* [EXERCISE DETAILS]
Quote the material below word for word, leaving the pictures out of your answer.

GIVEN INFORMATION Block Start

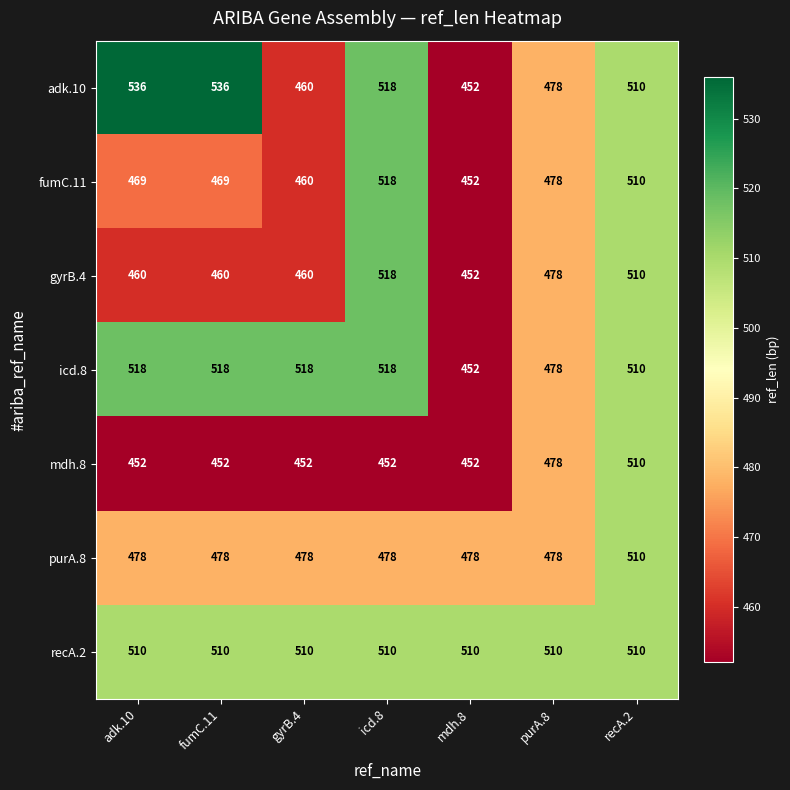

Is it true that icd.8 equals 291 at fumC.11?

False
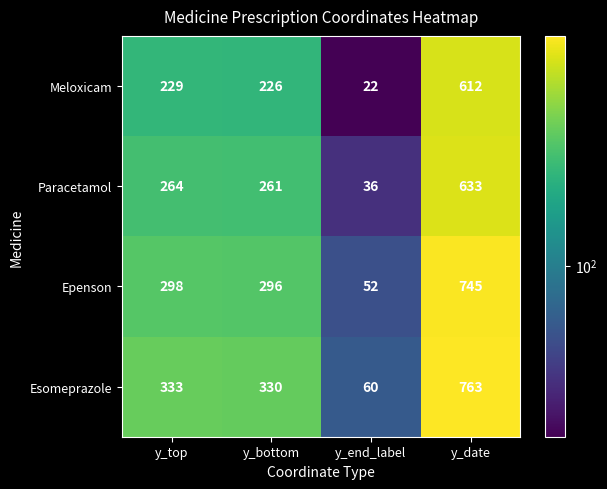

Between y_end_label and y_date, which series saw the biggest shift?

Esomeprazole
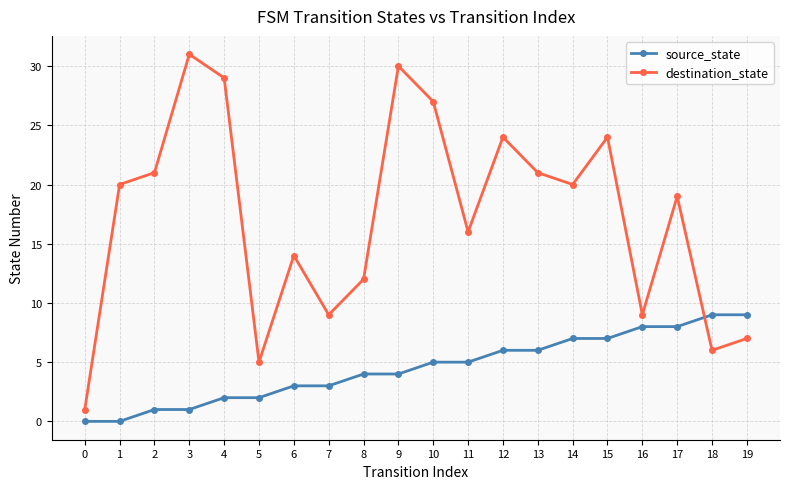

How many intersections are there between destination_state and source_state?

1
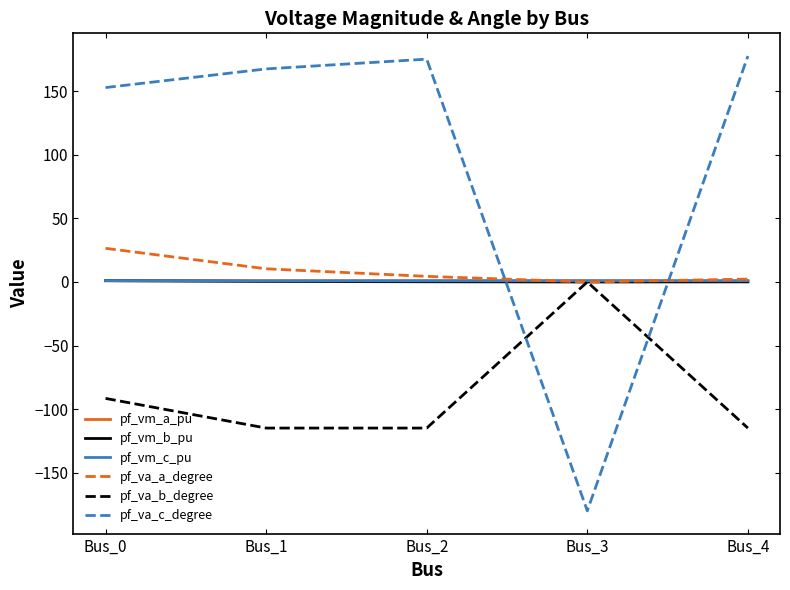

At which label does pf_va_c_degree reach its minimum?

Bus_3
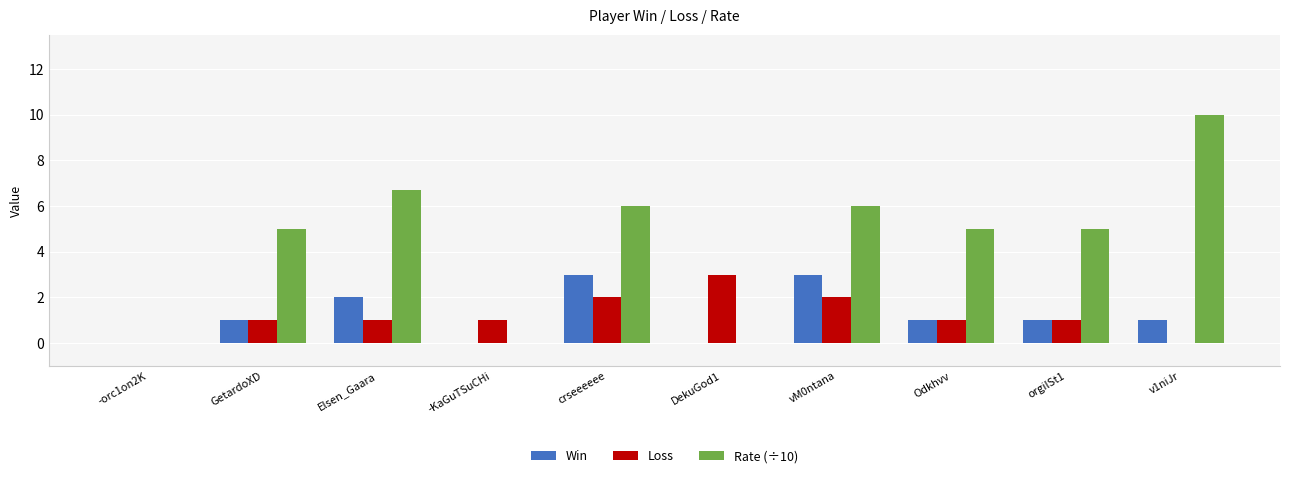

Count the number of data series in this chart.

3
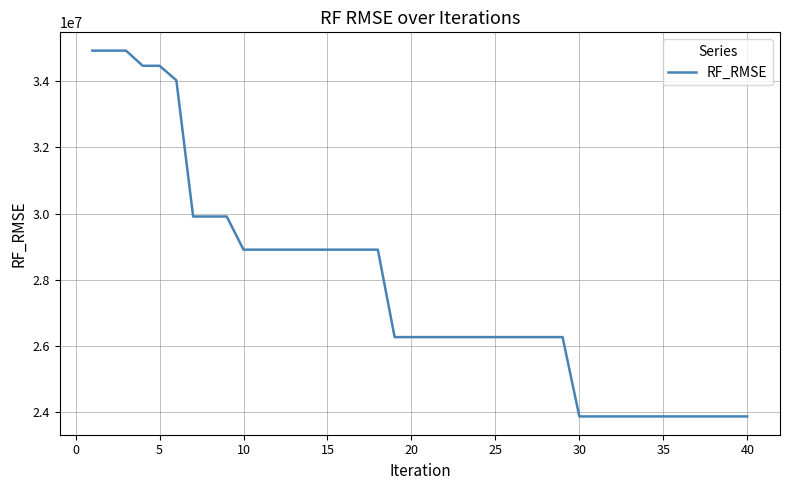

Count the number of categories in the chart.

40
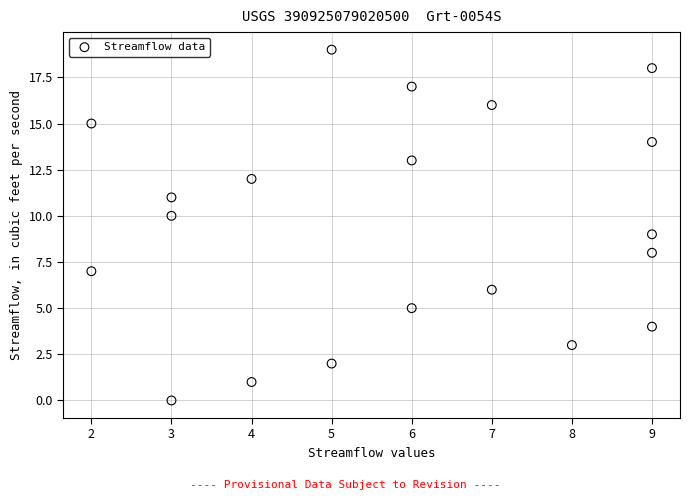

What is the range of Y values (max minus min)?

19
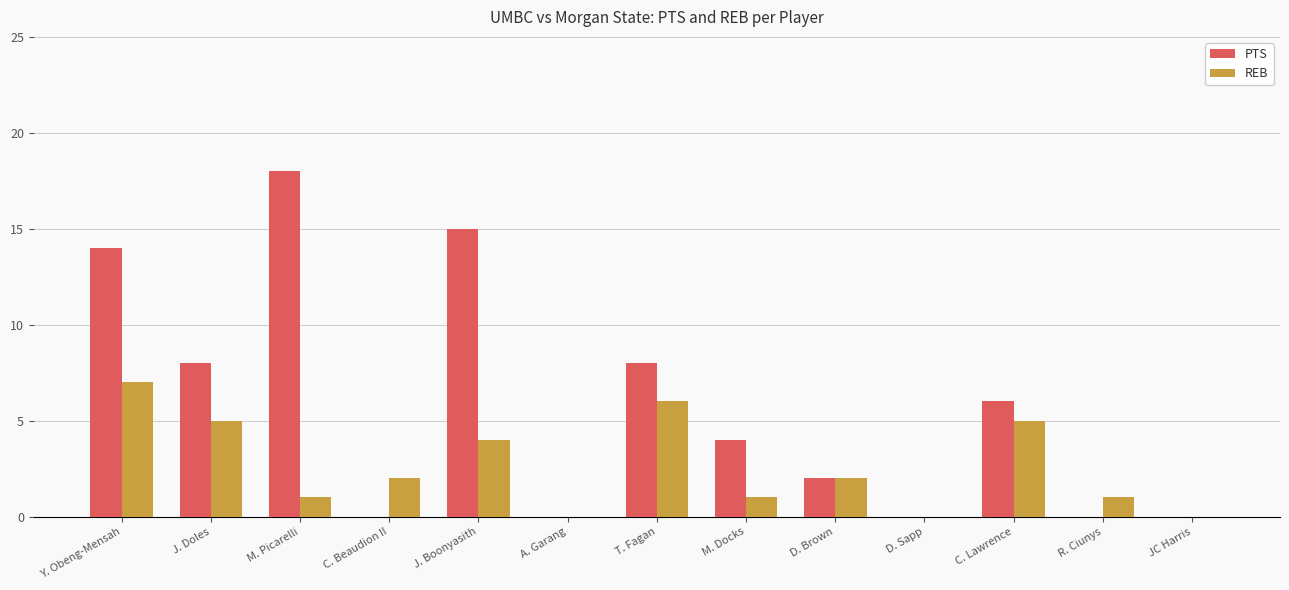

True or false: REB has a value of 2 at D. Brown.

True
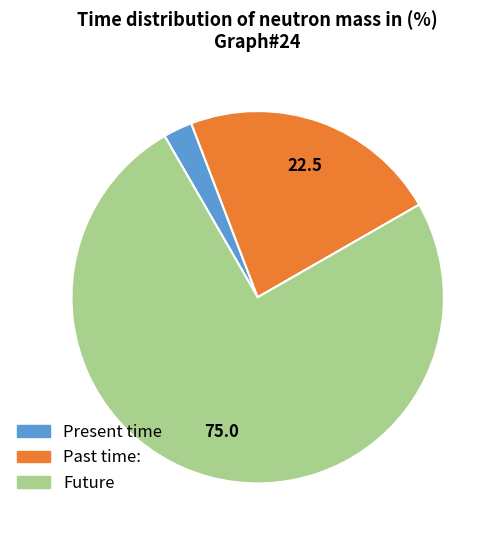

Which has a higher value, Present time or Past time:?

Past time:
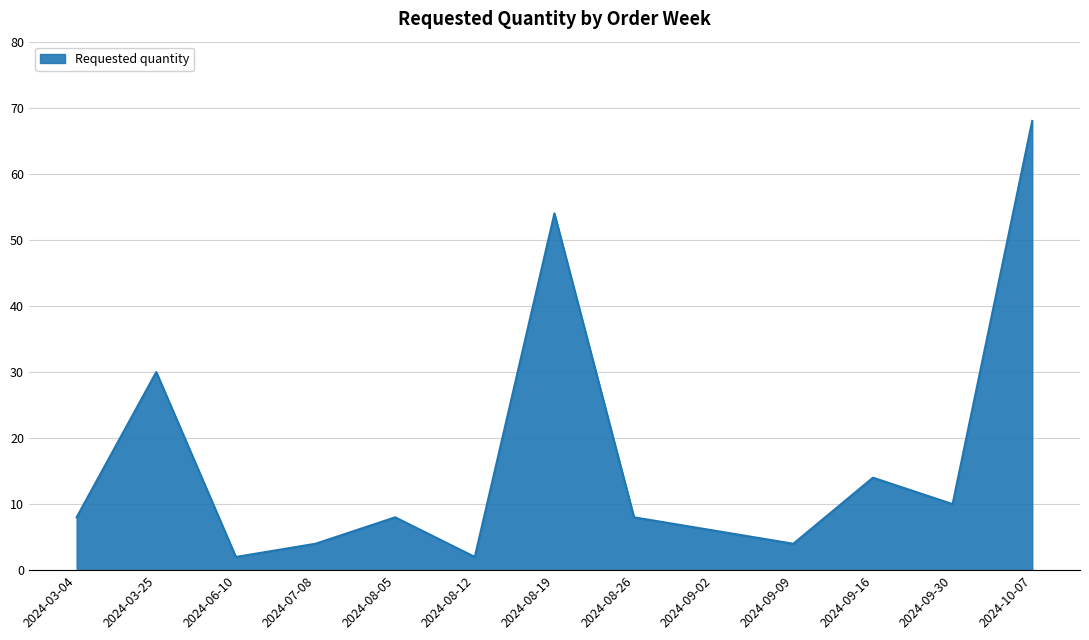

What is the difference between the second highest and second lowest values?

52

GIVEN INFORMATION Block End

* [SOLUTION BELOW]
Is it true that icd.8 equals 291 at fumC.11?

False

Between y_end_label and y_date, which series saw the biggest shift?

Esomeprazole

How many intersections are there between destination_state and source_state?

1

At which label does pf_va_c_degree reach its minimum?

Bus_3

Count the number of data series in this chart.

3

Count the number of categories in the chart.

40

What is the range of Y values (max minus min)?

19

True or false: REB has a value of 2 at D. Brown.

True

Which has a higher value, Present time or Past time:?

Past time:

What is the difference between the second highest and second lowest values?

52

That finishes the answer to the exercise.